New cost-of-living measures expected in coming weeks

Ministers and senior officials expect that a new package of cost of living measures will be needed in the coming weeks as the Government scrambles to alleviate the impact of rising energy prices and rampant inflation.

Taoiseach Micheál Martin and Minister for the Environment Eamon Ryan both indicated on Thursday further measures would be considered, while three other Cabinet Ministers told The Irish Times more Government intervention would be necessary.

In the Dáil, Mr Ryan said the Government “will come forward in the coming weeks with a number of other measures . . . to try and help address this real crisis we have” and suggested electricity companies could be required to offer the lowest rates to all customers.

Hardest hit

“What we’ve done so far is not going to be enough,” Mr Ryan said. “We’re going to need to do more.”

The Taoiseach said among the new measures under consideration were an expansion of the eligibility criteria for fuel allowance and a move to give families with children “extra help”. He said the Government’s focus was to target resources to assist the people and sectors hardest hit.
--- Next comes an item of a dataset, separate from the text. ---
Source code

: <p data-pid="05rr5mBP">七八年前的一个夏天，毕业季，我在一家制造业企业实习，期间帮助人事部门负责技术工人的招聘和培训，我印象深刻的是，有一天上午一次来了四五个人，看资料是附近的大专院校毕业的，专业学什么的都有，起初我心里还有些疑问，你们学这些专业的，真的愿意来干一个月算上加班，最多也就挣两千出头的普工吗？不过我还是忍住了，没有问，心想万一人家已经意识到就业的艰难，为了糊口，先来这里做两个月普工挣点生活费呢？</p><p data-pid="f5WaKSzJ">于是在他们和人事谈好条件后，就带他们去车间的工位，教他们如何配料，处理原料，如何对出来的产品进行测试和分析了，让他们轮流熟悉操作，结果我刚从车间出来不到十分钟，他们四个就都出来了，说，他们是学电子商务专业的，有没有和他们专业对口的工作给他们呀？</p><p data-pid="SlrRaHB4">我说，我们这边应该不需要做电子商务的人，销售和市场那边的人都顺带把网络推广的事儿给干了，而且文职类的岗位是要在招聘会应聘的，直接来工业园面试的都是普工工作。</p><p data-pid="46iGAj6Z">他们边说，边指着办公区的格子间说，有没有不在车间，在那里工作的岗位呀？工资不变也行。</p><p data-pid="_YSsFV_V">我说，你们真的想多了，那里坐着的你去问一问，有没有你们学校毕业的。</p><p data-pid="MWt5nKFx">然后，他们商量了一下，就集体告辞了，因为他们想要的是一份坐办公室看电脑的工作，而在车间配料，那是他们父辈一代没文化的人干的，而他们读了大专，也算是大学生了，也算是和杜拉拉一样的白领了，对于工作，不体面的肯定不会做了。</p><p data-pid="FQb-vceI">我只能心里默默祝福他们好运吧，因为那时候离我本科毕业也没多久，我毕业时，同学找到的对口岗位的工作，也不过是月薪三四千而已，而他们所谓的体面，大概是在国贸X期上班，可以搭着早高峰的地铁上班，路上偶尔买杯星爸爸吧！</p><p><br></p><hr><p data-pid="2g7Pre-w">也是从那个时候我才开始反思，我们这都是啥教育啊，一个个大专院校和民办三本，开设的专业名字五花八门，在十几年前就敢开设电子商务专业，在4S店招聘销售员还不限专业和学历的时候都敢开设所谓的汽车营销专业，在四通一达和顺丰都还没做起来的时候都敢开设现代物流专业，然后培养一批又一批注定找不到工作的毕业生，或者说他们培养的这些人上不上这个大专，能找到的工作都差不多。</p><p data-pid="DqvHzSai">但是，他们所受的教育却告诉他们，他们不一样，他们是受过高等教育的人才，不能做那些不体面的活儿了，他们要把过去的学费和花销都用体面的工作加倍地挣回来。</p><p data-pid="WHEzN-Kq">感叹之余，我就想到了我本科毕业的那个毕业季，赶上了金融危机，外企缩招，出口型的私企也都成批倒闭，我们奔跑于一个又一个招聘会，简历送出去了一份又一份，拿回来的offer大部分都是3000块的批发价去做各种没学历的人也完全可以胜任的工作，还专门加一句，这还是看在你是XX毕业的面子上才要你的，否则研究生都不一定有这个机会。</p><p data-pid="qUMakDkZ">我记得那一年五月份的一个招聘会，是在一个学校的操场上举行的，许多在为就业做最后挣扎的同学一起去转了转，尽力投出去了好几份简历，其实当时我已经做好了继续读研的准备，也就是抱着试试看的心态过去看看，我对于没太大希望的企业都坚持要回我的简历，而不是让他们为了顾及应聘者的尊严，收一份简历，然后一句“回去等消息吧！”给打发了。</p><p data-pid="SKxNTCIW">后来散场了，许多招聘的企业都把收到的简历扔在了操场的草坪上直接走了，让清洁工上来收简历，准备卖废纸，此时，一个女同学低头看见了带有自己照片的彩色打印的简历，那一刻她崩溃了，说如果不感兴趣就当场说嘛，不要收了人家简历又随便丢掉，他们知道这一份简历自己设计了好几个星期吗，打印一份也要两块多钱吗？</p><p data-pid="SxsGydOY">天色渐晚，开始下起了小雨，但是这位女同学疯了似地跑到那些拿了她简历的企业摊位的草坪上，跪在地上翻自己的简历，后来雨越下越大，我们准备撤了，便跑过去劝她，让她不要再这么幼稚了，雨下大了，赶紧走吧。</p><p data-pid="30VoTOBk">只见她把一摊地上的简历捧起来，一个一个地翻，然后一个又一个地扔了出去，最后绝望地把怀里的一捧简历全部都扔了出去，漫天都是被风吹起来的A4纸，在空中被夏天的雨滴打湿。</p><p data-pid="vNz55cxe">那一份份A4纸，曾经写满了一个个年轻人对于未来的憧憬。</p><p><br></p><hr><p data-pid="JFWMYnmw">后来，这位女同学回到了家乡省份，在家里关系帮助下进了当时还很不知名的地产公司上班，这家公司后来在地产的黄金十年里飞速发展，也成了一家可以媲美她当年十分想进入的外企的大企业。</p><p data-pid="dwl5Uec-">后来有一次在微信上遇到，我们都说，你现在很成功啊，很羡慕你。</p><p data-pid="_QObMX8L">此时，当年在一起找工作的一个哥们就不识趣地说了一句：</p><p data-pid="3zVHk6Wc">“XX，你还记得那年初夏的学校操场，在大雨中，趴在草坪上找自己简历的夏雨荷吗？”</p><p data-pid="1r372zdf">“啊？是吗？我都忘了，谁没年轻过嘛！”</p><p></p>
Last night, Mr Martin told the Dublin Chamber of Commerce the impact of the war in Ukraine and arrival of refugees in Ireland would be “unlike anything we have seen in our lifetimes and it will, I believe, require an extraordinary societal response”.

‘Terrific burden’

He said it would place “another terrific burden on our public services”.

Speaking on condition of anonymity, one Minister said another package of measures was inevitable and the only question was “what, how much and when”.

Officials from Mr Ryan’s Department of Energy have been meeting with energy suppliers to discuss contingency plans in case the war in Ukraine disrupts imports of Russian oil and gas into the EU.

Asked about imports of liquid natural gas (LNG) – which the Green Party has opposed – Mr Ryan said he would never rule anything out at a time of crisis in energy supplies. That included commercial LNG and State-run LNG facilities – as well as nuclear – if shown to be economic and viable, he said.